2. Le développement durable, un hybride

Le développement durable est un hybride ou quasi-objet (LATOUR B., 1991). L’auteur désigne ainsi toutes les formes de la connaissance qui mélangent le milieu biophysique et l’homme et la société. Ces hybrides se situent entre le pôle du milieu biophysique et le pôle homme/ société, qui structurent la science moderne comme l’illustre la figure ci-dessous.

Figure 59 : La localisation des hybrides
Figure 59 : La localisation des hybrides (D’après LATOUR B., 1991 (1997), figure 4, p.74)

Ce schéma est adapté du travail de Bruno Latour. Nous avons remplacé le terme de Nature par celui de « milieu biophysique » et le terme de culture par « homme/société » pour la cohérence de notre propos. L’auteur donne plusieurs exemples d’hybrides comme l’ADN, le SIDA. Ce sont des objets qui ne peuvent être pensés au travers de l’unique prisme du milieu biophysique ou de l’homme et de la société. Le SIDA est certes un virus qui peut être expliqué aux moyens d’expériences en laboratoire et pour lequel on peut trouver des traitements. Néanmoins, on ne peut pas traiter toutes les problématiques qui lui sont liées sans faire appel aux questions sociales, culturelles et économiques affiliées. Derrière le SIDA émerge la problématique de l’accès aux soins, de la pauvreté, des représentations sociales qui entourent la maladie… On peut faire le même genre de remarques sur le développement durable qui convoque, tant des éléments du milieu biophysique que d’autres éléments économiques, sociaux, culturels, techniques…

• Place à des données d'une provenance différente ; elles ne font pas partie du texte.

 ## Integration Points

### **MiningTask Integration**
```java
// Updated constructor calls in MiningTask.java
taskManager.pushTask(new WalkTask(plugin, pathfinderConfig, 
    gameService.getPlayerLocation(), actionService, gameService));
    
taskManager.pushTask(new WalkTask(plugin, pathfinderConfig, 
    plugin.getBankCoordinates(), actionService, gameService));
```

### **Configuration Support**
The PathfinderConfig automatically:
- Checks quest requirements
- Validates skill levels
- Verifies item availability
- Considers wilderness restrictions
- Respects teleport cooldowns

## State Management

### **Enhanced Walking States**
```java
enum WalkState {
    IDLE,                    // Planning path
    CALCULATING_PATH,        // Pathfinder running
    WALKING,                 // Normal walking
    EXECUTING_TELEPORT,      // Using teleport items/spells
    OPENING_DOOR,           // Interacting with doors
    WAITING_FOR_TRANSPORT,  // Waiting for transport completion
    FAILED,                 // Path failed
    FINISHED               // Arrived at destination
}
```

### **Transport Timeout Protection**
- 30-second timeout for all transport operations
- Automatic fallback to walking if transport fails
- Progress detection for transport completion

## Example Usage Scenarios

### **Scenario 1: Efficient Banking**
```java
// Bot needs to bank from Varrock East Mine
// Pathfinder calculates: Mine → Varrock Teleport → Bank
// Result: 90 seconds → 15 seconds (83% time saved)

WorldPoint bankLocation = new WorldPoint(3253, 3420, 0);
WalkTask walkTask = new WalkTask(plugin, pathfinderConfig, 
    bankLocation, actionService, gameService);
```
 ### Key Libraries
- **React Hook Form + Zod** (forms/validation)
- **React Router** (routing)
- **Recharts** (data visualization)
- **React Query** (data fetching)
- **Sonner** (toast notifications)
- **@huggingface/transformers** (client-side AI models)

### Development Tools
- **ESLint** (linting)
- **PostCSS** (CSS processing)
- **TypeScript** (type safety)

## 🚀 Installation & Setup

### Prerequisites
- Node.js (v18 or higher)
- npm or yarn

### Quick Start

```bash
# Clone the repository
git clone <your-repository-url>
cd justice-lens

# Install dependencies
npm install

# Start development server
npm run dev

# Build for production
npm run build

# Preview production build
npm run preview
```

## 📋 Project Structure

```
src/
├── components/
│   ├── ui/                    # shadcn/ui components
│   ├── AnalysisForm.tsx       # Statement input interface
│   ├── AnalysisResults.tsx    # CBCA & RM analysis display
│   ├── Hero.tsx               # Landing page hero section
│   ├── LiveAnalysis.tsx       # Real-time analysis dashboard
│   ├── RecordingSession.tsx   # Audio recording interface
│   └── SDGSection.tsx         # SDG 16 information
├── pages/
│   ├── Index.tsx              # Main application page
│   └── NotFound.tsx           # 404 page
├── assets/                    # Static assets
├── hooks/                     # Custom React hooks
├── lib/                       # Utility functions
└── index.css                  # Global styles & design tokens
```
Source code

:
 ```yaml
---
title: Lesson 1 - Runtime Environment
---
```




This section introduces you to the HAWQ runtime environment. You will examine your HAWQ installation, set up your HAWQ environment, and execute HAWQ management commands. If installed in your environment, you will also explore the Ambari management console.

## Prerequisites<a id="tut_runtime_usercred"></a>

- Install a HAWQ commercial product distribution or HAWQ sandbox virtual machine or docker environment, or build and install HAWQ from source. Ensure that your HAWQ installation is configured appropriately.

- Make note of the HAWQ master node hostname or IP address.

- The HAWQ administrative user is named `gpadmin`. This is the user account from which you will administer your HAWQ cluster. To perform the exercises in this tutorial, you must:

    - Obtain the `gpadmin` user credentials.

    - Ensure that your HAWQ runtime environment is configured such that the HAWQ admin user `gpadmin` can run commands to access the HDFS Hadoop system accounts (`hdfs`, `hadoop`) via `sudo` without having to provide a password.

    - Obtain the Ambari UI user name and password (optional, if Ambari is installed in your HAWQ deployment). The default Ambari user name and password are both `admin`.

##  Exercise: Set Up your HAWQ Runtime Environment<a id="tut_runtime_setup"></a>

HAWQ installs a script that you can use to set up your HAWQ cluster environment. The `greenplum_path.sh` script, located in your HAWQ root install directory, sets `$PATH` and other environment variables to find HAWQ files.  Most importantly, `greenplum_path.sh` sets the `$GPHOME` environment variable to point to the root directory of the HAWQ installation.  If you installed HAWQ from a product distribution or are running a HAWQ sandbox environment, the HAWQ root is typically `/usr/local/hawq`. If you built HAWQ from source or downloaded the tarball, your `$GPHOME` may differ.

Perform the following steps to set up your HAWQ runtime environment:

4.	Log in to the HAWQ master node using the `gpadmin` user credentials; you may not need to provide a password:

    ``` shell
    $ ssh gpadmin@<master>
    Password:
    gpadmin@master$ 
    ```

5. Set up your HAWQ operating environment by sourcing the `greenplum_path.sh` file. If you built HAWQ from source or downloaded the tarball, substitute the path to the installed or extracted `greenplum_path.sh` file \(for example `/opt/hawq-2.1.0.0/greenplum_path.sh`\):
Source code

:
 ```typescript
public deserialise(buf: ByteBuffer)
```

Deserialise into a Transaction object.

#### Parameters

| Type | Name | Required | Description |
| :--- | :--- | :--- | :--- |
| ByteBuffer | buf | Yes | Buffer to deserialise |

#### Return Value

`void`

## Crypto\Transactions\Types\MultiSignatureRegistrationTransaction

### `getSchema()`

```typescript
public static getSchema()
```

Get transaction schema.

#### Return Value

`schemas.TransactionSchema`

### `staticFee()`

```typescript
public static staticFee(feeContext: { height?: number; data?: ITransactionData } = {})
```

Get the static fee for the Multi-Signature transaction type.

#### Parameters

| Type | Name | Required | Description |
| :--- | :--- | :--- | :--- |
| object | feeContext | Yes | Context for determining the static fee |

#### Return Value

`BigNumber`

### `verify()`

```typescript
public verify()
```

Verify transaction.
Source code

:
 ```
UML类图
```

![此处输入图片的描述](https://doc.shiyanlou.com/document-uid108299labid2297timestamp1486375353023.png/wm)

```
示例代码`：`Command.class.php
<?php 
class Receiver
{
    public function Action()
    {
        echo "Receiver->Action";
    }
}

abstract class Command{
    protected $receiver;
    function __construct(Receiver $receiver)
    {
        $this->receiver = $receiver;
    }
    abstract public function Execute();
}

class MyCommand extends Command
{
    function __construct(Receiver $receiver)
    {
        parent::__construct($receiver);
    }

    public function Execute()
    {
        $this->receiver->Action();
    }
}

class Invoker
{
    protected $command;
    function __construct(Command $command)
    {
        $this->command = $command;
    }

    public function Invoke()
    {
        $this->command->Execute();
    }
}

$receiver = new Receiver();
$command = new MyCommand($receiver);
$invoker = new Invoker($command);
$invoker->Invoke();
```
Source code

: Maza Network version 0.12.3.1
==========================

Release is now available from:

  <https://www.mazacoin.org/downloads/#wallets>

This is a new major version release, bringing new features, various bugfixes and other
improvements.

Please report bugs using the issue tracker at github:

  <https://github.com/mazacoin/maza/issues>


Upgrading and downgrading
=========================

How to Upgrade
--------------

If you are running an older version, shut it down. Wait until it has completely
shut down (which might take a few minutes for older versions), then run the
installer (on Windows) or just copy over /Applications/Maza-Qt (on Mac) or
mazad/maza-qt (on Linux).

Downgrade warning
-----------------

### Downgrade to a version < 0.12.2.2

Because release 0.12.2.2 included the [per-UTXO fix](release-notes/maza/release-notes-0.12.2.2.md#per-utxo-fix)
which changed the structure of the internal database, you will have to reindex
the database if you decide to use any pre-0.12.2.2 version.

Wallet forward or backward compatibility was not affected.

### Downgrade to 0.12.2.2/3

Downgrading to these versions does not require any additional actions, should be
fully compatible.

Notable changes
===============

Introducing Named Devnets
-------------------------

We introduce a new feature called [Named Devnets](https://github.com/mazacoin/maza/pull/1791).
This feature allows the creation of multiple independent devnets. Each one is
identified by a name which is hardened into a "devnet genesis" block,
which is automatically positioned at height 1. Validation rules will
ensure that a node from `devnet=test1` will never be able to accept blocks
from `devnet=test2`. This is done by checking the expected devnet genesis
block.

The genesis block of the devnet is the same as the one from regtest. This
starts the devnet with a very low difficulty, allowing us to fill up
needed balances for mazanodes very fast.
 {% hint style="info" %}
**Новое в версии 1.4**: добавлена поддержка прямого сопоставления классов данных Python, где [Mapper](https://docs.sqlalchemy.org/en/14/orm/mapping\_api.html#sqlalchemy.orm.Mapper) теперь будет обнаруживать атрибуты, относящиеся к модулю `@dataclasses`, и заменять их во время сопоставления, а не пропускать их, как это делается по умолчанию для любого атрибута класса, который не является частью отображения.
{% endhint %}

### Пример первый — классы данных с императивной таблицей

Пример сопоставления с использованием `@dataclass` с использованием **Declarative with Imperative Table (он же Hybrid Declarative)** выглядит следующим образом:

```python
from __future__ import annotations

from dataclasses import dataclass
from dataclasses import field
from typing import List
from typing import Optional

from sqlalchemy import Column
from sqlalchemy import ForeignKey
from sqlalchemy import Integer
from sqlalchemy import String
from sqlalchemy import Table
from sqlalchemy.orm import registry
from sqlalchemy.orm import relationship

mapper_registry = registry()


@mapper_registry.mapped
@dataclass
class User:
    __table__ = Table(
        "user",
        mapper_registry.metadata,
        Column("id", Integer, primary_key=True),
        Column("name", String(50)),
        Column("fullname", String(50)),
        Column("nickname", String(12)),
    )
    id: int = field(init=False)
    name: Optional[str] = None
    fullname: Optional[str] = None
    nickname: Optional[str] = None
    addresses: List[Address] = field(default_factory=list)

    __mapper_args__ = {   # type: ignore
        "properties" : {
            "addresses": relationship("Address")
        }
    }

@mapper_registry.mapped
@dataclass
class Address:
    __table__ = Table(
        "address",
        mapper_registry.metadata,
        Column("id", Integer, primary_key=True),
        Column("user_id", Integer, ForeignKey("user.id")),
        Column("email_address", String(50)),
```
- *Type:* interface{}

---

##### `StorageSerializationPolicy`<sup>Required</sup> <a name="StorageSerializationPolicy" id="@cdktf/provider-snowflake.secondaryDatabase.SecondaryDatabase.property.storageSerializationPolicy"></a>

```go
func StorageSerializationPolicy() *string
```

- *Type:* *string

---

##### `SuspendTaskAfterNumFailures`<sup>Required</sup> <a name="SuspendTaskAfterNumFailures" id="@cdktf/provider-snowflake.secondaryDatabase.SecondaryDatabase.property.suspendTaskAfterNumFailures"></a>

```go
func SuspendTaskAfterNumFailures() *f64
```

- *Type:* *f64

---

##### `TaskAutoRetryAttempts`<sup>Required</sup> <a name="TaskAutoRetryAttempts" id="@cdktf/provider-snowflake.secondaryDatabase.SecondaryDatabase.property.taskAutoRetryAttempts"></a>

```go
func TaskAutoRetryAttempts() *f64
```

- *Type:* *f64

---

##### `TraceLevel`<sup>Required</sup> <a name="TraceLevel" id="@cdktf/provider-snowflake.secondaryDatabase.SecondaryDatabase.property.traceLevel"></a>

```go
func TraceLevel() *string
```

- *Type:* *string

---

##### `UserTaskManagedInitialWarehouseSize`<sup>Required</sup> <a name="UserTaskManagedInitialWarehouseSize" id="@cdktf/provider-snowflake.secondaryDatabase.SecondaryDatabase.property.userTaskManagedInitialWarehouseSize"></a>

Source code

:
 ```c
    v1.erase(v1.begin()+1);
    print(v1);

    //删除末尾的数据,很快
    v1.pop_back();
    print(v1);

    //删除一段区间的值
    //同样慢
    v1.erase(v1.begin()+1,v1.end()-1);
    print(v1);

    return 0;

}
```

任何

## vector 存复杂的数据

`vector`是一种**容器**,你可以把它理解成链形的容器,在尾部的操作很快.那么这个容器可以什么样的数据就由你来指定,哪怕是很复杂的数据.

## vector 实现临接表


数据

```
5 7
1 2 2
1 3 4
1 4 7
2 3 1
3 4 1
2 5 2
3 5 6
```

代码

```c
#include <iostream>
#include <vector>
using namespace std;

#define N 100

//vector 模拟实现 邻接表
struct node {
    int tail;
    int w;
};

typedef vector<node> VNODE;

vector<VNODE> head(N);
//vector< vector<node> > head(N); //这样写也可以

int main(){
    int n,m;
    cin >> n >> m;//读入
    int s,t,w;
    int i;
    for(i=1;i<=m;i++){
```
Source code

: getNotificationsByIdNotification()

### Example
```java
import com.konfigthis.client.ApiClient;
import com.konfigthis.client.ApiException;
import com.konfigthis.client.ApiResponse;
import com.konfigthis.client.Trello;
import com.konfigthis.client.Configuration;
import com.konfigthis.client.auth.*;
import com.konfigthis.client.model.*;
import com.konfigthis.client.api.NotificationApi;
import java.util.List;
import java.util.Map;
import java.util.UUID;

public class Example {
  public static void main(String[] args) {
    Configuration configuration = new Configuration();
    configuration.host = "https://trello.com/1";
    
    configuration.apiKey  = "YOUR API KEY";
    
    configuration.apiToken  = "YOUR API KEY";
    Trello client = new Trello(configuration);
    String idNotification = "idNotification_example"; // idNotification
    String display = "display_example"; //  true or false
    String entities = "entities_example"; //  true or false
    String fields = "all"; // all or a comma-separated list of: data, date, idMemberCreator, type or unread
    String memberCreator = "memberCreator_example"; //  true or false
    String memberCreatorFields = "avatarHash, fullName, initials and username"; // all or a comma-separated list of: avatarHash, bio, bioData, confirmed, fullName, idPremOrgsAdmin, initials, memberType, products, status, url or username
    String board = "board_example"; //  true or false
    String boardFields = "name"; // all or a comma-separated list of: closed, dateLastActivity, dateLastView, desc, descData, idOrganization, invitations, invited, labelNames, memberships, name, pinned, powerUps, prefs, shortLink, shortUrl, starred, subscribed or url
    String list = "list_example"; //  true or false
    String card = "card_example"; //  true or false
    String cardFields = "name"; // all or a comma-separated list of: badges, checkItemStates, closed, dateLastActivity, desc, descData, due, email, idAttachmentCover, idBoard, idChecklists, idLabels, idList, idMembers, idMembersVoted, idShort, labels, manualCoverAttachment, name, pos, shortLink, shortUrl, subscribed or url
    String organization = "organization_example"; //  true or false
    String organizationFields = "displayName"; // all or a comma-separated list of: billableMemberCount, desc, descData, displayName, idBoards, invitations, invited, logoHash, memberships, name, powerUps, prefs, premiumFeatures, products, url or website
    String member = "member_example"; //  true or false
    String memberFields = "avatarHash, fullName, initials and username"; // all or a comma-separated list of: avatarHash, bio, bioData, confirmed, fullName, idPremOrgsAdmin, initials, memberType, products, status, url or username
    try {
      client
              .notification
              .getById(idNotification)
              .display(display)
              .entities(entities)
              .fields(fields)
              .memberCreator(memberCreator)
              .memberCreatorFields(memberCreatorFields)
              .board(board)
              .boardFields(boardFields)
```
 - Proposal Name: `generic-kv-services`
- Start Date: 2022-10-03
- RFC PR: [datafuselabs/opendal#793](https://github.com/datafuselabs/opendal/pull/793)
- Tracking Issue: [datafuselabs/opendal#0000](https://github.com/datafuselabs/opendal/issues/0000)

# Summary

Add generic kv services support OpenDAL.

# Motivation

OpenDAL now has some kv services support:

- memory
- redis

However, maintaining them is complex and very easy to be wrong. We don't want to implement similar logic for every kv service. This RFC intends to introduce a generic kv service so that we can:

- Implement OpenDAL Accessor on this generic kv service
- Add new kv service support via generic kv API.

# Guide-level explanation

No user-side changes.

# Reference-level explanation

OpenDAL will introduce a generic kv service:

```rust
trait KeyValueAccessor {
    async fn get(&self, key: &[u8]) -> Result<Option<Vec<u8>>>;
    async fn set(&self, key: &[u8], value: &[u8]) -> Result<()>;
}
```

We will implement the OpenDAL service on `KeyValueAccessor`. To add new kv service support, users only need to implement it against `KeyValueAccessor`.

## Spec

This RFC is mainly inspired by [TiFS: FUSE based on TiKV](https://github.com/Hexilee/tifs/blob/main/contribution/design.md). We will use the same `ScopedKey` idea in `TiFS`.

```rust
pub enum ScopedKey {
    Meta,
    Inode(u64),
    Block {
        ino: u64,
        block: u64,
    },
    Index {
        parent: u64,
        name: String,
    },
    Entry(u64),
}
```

Les savoirs qui se situent à chacun des pôles (milieu biophysique et homme/société) de la modernité sont des formes pures. Ces savoirs sont issus du travail scientifique de séparation et de purification de la réalité. La distinction entre le milieu biophysique (ou objet) d’une part et l’homme et la société (ou sujet) d’autre part, nécessite que toute réalité soit, au préalable, divisée en deux entités. Ces entités sont ensuite réduites en unités élémentaires pouvant être traitées par des disciplines spécifiques. Cette division scientifique de la connaissance conduit à diviser l’étude d’un même objet. L’homme est ainsi l’objet de la sociologie, de la psychologie, de l’histoire, de l’anthropologie, de la biologie… Cette organisation du travail scientifique a contribué à un incroyable progrès de la connaissance au cours du XXème siècle. La dérive qui en découle, c’est la fragmentation de cette connaissance. Chaque scientifique n’est compétent que dans la portion de la connaissance qu’il a explorée. C’est la thèse défendue par Max Weber en 1919 dans Le savant et le Politique. Il n’est plus possible d’avoir une vision d’ensemble des objets étudiés (MORIN E., 1990). Le paradigme scientifique est donc simplificateur et réducteur, ce qui est problématique. Or depuis Descartes, il est établi que « le tout est plus que la somme des parties. » Une partie de la réalité ne peut donc être appréhendée par une division disciplinaire de la Science.

Les hybrides font partie de cette impensée. Ils ne peuvent être qu’ « un mélange de formes pures » (LATOUR B., 1991 (1997), p.105). Ils ne peuvent pas être pensés en dehors de ces formes qui structurent la science. La modélisation graphique (figure 4) du développement durable en trois sphères est l’illustration d’un mélange de formes pures. Il permet d’aborder le développement durable par le biais de trois formes de connaissances identifiables et qu’il est possible de relier à une ou plusieurs disciplines : l’environnement, l’économie, le social. D’ailleurs, sur le schéma extrait de Wikipédia il est très significatif que la sphère environnementale ne soit pas nommée « environnement » mais « écologie ». La substitution est signifiante. L’environnement, c’est d’abord et avant tout l’objet de l’écologie et non pas des sciences physiques, de la géologie, de la géographie physique… Le développement durable est un hybride qui résulte de l’incapacité des sciences de l’écoumène, la Géographie, l’économie et l’écologie, à penser le lien homme-société-milieu biophysique.